Here, that which is unforeseeable pertains to “future misfortunes” (to requote Aquinas’ term), which are independent of the mind, and can be neither anticipated nor deflected by it. But the most celebrated expression in the play of anxiety or perplexity regarding the inability to escape future misfortunes is the “To be” soliloquy, which concerns the inward pain caused by apprehending the inevitability of “outrageous fortune” (3.1.58). In that soliloquy, anxiety or perplexity (in the Thomist sense of these terms) regarding future misfortunes in life is compounded by anxiety or perplexity regarding future misfortunes in death: “For in sleep of death what dreams may come” (3.1.66).
Perhaps the most spectacular instance in the play of thought provoking emotion concerns Hamlet’s stratagem to “catch the conscience of the King” (2.2.601) through performance of a drama which duplicates the crime of which the Ghost has accused him. In Thomistic doctrine, conscience is construed as “nothing else than the application of knowledge to some action,” and as such can provoke powerful emotion, such as remorse (I-11, q. 19, a. 6, resp.). Claudius’ reaction after watching a truncated performance of The Murder of Gonzago is a case in point: “O, my offense is rank, it smells to heaven” (3.3.36).
Insofar as thinking moves the appetite and thus provokes emotion, it is crucial that thinking itself be properly ordered. The highest task of conscience in Hamlet concerns the moral evaluation not only of the objects of thought or apprehension, but also of the act of thinking about those objects. Indeed, Hamlet foregrounds this problem when criticizing his own thinking about revenge: “Now whether it be / Bestial oblivion, or some craven scruple / Of thinking too precisely on th’event” (4.4.39-40). Thus, the relation between reason and emotion in the play cannot here be summed up in the Thomistic dictum, quoted earlier, that “[all the passions of the soul should be regulated according to the rule of reason . . .” (I-II, q. 39, a. 2, ad 1).

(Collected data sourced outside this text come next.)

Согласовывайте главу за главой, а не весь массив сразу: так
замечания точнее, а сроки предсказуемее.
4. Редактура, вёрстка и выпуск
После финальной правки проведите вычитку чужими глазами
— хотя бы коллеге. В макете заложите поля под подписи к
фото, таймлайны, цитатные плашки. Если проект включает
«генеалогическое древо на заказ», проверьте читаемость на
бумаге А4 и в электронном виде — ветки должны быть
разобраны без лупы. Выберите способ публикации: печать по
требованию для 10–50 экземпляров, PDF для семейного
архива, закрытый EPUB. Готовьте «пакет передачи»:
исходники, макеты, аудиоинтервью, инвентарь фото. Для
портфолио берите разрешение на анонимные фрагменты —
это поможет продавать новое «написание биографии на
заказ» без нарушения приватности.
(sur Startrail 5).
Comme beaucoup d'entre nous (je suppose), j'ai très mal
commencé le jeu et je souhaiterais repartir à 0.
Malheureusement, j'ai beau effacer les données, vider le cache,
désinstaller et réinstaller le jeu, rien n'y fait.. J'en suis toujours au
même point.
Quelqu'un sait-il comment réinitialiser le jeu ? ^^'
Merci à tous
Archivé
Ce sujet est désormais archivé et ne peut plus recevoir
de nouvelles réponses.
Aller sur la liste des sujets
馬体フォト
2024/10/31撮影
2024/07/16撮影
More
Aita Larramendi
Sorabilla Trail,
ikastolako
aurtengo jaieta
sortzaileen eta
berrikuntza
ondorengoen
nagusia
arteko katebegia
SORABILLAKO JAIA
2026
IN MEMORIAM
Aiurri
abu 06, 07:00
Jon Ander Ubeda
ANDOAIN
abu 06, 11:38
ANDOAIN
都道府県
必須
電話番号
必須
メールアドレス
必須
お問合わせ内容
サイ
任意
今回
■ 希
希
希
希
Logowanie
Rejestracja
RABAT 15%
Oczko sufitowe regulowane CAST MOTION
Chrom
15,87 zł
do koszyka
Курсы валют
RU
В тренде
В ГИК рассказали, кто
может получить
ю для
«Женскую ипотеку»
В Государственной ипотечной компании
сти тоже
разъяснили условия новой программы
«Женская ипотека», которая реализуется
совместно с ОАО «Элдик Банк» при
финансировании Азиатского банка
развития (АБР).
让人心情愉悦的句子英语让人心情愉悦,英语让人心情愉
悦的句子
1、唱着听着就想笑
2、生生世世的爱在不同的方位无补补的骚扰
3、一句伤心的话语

There remains the responsibility of thought to recognize the emotional consequences of its own activity.
Works Cited
Aquinas, St. Thomas. Summa Theologica. Trans. Fathers of the English Dominican Province. New York: Benziger Brothers, 1952.
Aristotle. Nichomachean Ethics, The Basic Works of Aristotle. Ed. Richard McKeon. Trans. W. D. Ross. New York: Random House, 1941.
Campbell, Lily Bess. Shakespeare’s Tragic Heroes, Slaves of Passion. New York: Barnes & Noble, 1961.
Levy, Eric P. Nor th’exterior nor the inward man: The Problematics of Personal Identity in Hamlet. University of Toronto Quarterly 68.3 (1999): 711-27.
Shakespeare, William. Hamlet. Ed. Cedric Watts. London: Wordsworth Classics, 1992.
Wilks, John S. The Discourse of Reason: Justice and the Erroneous Conscience in Hamlet. Shakespeare Studies 18 (1986): 117-44.